Japan priest fights invisible demon: radiation
By Ruairidh Villar and Yuriko Nakao
FUKUSHIMA (Reuters) - On the snowy fringes of Japan's Fukushima city, now notorious as a byword for nuclear crisis, Zen monk Koyu Abe offers prayers for the souls of thousands left dead or missing after the earthquake and tsunami nearly one year ago.
But away from the ceremonial drums and the incense swirling around the Joenji temple altar, Abe has undertaken another task, no less harrowing -- to search out radioactive "hot spots" and clean them up, storing irradiated earth on temple grounds.
The Fukushima Daiichi nuclear plant, some 50 km (31 miles) away, suffered a series of explosions and meltdowns after the massive earthquake and tsunami last March 11, setting off the world's worst nuclear crisis since Chernobyl in 1986 and forcing 80,000 people from their homes.
Radiation, carried on winds and by snow, spread far beyond the 20 km (12 miles) evacuation zone around the plant, nestling in hot spots across the region and contaminating the ground in what remains a largely agricultural region.

CHALLENGE 1 :: Copy the rows exactly, starting with the line containing "purple triangle at (115, 130): rotated" and going on through the last row.
The article and the rows that follow it come from unrelated sources.

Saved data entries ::

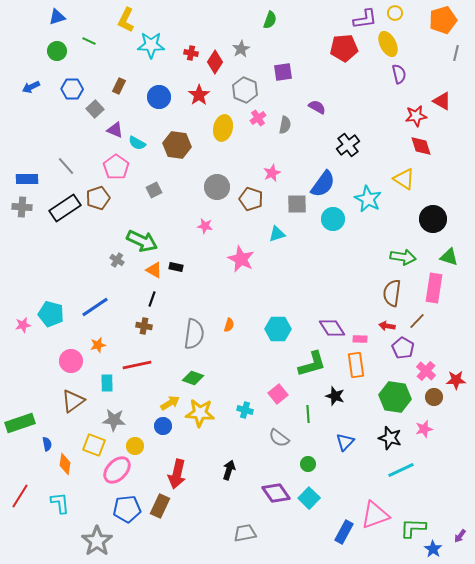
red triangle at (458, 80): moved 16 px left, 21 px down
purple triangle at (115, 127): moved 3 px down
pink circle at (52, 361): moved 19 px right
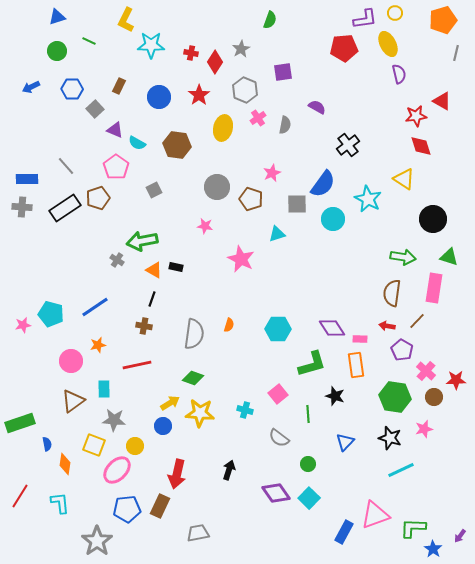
green arrow at (142, 241): rotated 144 degrees clockwise
purple pentagon at (403, 348): moved 1 px left, 2 px down
cyan rectangle at (107, 383): moved 3 px left, 6 px down
gray trapezoid at (245, 533): moved 47 px left
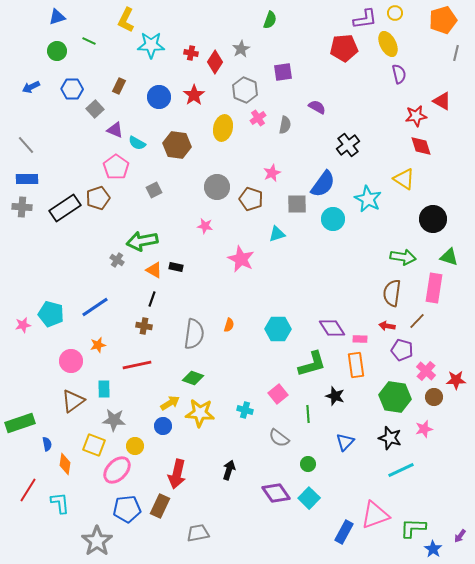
red star at (199, 95): moved 5 px left
gray line at (66, 166): moved 40 px left, 21 px up
purple pentagon at (402, 350): rotated 15 degrees counterclockwise
red line at (20, 496): moved 8 px right, 6 px up
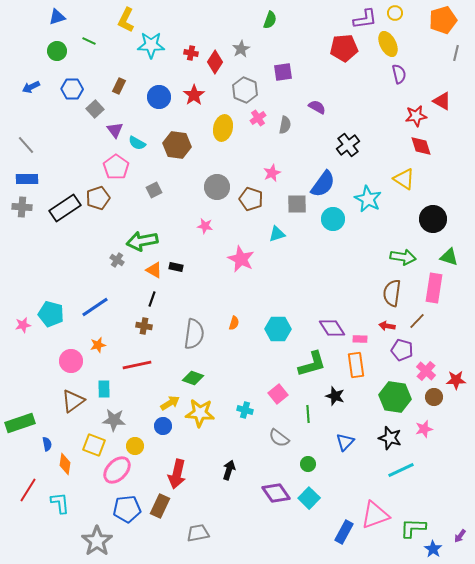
purple triangle at (115, 130): rotated 30 degrees clockwise
orange semicircle at (229, 325): moved 5 px right, 2 px up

CHALLENGE 2 :: In the article about the Fukushima priest, what explanation is given for radiation reaching places beyond the 20 km evacuation zone around the plant?

RESPONSE 1 ::
purple triangle at (115, 130): rotated 30 degrees clockwise
orange semicircle at (229, 325): moved 5 px right, 2 px up

RESPONSE 2 :: The radiation was carried on winds and by snow. It spread far beyond the evacuation zone and settled in hot spots across the region.